▶ **Exercise goal**
Write out, word for word, the part of the article on the PlayStation 4 launch that begins at "Sony and Microsoft announced" and stops after "must-have peripheral trimmings.".

▶ **Document passage**
===
Sony and Microsoft announced their next-gen systems it seems like forever ago. We’ve been living with the knowledge for what, a year now? Feels like it. Okay, May 2013, so just a few months, but it’s already slipping into late August, which means back to school, which means the fall’s just around the corner and we still don’t know when we’ll have to come up with roughly half a grand to fund either an Xbox One ($500) or PlayStation 4 ($400), plus $60-$70 (or more) for games and all those must-have peripheral trimmings.
Sony may be about to put speculation about the launch date to rest. Last week, the company wrote:
For one week in August 2013, the Koelnmesse in Cologne, Germany becomes the centre of the gaming universe as the world’s biggest publishers and developers invite you to check out the games that will light up the rest of the year and beyond.
We’ll kick off the show at 18:00 BST on 20 August 2013 with a briefing to media on our release plans for PlayStation 4, as well as updates on PlayStation 3 and PlayStation Vita.
August 20 is tomorrow, of course, and 18:00 BST is 1:00p.m. EDT, so that’s when to look for the launch particulars (which we’ll summarize here). The PS4 has been available via preorder for awhile now, though retailers have implied early sales have been strong enough that orders placed after August 5 may not be fulfilled on release day. How much of that’s scientific reality or just retailer hype remains to be seen.
Why Europe? Because Europe has over 700 million citizens, and while the PS3 played follow-the-leaders (Wii, Xbox 360) for the past seven years in the U.S., trailing Nintendo and Microsoft by millions of units, it’s long been ahead of Microsoft’s Xbox 360 in European sales (in total global sales, Sony and Microsoft are neck and neck). Also, while the U.S. media makes E3 seem like the center of the gaming-verse, the world’s biggest games convention is in fact Gamescom, with over a quarter million annual attendees (E3 in its best years claims a fraction as many).
If I had to guess, I’d peg the PS4 for a late October launch. The PS3 arrived stateside in November 2006, and the PS2 before it in late October 2000 (the original PlayStation arrived in early September, believe it or not). If the games are ready and Sony has sufficient hardware in the hopper for a global debut, an October launch would put the company out ahead of Microsoft’s Xbox One, since we know the latter won’t arrive until sometime in November.
===
▶ **Source material**
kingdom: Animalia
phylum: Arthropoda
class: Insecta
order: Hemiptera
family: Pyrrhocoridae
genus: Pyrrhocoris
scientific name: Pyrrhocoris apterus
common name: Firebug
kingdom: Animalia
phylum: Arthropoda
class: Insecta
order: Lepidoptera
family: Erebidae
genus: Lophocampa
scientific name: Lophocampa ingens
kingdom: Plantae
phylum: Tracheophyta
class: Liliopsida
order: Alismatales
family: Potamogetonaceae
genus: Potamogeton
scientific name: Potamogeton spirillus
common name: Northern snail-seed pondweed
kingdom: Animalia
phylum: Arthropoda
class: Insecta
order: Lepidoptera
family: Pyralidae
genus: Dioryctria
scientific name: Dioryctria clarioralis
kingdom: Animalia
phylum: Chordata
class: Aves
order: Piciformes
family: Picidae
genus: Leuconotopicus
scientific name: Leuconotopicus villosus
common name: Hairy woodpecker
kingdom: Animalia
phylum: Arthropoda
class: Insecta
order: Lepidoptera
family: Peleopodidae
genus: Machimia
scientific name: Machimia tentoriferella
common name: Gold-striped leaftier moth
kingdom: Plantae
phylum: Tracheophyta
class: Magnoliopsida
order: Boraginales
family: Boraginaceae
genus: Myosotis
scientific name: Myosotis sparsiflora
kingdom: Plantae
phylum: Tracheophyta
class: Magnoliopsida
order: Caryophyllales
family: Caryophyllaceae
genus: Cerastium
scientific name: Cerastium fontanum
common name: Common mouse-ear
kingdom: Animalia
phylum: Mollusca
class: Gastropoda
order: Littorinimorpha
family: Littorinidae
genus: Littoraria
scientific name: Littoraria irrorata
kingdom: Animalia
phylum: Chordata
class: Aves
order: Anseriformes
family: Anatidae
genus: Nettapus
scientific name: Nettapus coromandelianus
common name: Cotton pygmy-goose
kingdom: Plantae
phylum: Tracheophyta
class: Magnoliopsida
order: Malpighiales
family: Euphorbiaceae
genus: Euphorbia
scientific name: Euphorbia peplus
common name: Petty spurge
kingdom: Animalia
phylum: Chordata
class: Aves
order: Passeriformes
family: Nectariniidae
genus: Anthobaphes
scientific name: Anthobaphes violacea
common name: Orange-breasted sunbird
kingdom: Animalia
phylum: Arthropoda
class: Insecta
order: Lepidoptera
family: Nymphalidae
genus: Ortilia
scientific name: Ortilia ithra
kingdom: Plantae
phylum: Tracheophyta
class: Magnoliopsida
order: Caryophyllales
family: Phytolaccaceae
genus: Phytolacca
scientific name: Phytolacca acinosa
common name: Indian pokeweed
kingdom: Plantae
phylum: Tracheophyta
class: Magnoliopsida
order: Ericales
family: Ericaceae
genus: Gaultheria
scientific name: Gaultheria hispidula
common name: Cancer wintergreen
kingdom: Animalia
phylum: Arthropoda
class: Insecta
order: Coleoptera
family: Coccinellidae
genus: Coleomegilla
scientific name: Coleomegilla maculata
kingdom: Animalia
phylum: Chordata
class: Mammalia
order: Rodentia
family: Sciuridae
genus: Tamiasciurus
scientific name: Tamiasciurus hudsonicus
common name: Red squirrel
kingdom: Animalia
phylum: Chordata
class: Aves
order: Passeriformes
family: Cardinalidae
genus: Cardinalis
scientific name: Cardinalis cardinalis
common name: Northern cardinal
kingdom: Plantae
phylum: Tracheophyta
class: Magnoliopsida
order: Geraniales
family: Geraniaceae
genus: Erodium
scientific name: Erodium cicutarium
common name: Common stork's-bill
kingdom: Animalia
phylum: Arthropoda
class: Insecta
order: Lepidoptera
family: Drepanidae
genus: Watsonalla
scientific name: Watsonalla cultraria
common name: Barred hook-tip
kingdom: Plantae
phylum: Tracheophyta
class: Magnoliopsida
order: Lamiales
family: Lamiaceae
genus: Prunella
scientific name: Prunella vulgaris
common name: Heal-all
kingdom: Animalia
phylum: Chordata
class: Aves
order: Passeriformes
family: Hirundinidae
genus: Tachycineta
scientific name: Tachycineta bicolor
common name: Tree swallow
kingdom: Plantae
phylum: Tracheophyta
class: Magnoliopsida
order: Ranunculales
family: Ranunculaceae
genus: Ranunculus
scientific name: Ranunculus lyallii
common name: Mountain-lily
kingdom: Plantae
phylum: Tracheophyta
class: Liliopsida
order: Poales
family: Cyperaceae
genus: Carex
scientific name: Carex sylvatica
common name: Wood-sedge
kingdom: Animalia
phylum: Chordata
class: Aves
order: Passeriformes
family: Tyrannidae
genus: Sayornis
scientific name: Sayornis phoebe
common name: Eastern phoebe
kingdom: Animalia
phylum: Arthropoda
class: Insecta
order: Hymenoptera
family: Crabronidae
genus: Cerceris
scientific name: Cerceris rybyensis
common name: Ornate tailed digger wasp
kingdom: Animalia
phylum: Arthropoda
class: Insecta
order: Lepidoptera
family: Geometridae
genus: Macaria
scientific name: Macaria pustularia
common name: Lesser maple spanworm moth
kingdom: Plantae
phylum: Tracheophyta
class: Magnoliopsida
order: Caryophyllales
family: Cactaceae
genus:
===
▶ **Answer for the task**
Sony and Microsoft announced their next-gen systems it seems like forever ago. We’ve been living with the knowledge for what, a year now? Feels like it. Okay, May 2013, so just a few months, but it’s already slipping into late August, which means back to school, which means the fall’s just around the corner and we still don’t know when we’ll have to come up with roughly half a grand to fund either an Xbox One ($500) or PlayStation 4 ($400), plus $60-$70 (or more) for games and all those must-have peripheral trimmings.